First, the term threshold is a contradiction in fact. So-called Threshold Securities are not standing on the doorsill waiting for something bad to happen. They have been run over and dragged down the highway to hell by a FTD steamroller. By the time theyre listed millions of shares have already FTD. These are FTD securities.

The must be a mandatory pre-borrow requirement. It must be verified and have instant punitive action for anyone who violates the requirement. (1) Begin applying mandatory buy-ins to cases of failed deliveries whether or not they occur on the scale required for a stock to be designated a threshold security.
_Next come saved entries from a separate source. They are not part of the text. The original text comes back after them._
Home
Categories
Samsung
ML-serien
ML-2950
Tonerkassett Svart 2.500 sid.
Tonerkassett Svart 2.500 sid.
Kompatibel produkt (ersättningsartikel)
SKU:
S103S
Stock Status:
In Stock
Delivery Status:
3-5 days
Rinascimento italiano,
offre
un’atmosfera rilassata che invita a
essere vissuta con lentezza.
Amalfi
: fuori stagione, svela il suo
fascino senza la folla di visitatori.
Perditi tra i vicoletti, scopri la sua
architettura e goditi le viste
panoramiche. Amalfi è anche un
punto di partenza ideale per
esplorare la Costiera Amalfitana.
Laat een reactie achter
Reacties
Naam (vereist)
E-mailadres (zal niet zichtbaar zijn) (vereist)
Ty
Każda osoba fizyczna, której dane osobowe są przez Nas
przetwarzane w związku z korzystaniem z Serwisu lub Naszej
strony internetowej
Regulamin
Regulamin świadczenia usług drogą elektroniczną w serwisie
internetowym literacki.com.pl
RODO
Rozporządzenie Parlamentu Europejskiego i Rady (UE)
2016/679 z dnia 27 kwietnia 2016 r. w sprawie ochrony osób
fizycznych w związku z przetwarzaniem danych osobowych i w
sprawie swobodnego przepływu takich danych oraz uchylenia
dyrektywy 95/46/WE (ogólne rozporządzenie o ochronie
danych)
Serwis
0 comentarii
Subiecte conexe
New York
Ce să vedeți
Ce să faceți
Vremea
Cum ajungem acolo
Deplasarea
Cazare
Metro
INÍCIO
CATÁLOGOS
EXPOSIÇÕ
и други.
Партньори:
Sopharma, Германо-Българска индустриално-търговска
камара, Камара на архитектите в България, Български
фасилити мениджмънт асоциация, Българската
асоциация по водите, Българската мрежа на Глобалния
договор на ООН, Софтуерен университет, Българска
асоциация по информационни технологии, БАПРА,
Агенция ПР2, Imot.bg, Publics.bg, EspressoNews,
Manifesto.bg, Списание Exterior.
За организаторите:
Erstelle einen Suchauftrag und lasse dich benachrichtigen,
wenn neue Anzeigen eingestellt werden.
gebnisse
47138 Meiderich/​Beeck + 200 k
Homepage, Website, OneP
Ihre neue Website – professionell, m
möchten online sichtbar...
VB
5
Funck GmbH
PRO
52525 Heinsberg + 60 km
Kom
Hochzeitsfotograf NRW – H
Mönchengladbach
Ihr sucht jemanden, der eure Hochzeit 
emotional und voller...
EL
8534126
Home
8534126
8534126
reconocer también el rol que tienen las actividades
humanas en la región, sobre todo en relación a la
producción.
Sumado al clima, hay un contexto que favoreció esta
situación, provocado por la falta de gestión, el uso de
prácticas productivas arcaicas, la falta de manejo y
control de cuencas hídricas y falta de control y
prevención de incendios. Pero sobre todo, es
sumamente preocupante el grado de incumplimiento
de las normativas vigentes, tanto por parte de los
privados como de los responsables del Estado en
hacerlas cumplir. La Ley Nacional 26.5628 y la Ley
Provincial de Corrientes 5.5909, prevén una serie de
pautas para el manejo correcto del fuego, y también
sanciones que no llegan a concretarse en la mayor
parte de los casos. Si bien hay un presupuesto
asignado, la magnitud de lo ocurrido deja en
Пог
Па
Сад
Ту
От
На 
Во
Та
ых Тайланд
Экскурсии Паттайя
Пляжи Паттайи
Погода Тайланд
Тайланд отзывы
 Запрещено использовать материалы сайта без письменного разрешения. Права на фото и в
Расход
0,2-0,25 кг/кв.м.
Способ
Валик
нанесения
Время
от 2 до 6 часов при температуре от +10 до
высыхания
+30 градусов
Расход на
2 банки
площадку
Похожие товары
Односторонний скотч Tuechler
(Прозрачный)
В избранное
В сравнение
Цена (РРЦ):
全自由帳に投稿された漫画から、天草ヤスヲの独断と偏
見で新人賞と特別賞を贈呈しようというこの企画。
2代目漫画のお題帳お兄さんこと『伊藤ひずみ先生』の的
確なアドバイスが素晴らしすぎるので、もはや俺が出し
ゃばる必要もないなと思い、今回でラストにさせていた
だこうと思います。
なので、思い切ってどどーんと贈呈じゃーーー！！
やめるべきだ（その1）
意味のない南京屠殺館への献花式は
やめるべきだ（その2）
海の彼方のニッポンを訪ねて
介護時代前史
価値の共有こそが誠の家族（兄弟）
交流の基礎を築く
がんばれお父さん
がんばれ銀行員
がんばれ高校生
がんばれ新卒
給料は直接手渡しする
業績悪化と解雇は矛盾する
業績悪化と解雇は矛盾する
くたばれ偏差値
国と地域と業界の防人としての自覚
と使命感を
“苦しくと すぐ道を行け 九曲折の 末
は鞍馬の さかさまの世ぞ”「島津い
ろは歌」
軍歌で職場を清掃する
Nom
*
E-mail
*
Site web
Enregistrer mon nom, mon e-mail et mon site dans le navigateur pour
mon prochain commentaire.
This approach is used in Germany, Austria and Singapore and prohibit all short sales in the security until the buys in are complete; (2) Remove financial incentives for parties who continue to create and sell unregistered securities and in general abuse the settlement process. Don't let them have any of the cash, including any commissions, until they settle the trades. Don't let their clearing firms mark down the prices of shares the participants short as the prices are driven down, until they settle the trades; (3) The violator(s) and the broker(s) involved should lose the right to short securities directly or indirectly through another source for not less than 1 year and up to permanently depending on the extent of the violations. Fines not less than treble the value of the entire trade(s) at the time of the short(s) and/or mandatory jail sentences.

In order to ensure the pre-borrow requirement is strictly adhered to; disclosure of aggregate fail to deliver positions is essential to provide the necessary transparency. The amount or level of fails to deliver in all securities needs to be publicly disclosed on a daily basis.

Market maker exception is a key component in the FTD problem. It is illegal to collect money for selling something that you don't own, borrow, or intend to deliver. With todays straight through trading and a mandatory pre-borrow requirement there is no need for anyone to need more than T+3.

Concerns about reducing liquidity or otherwise reducing the willingness of options market makers to make markets in threshold securities are a non-issue. Trying to create liquidity with unregistered securities and FTD is absurd. Allowing OMM to hedge their positions with more than T+3 and pre-threshold noncompliance is unconscionable.

Neither short selling nor naked short selling is included in the plain meaning of liquidity. Thus short selling may only be considered as a privilege and not a right. This privilege can only be extended if the rightful owner (with his/her knowledge and consent) loans the asset or security to another party to sell short. Asking if OMM would be discouraged to make markets that trample the rights and loot the accounts of the rightful owners of the securities is beyond reason.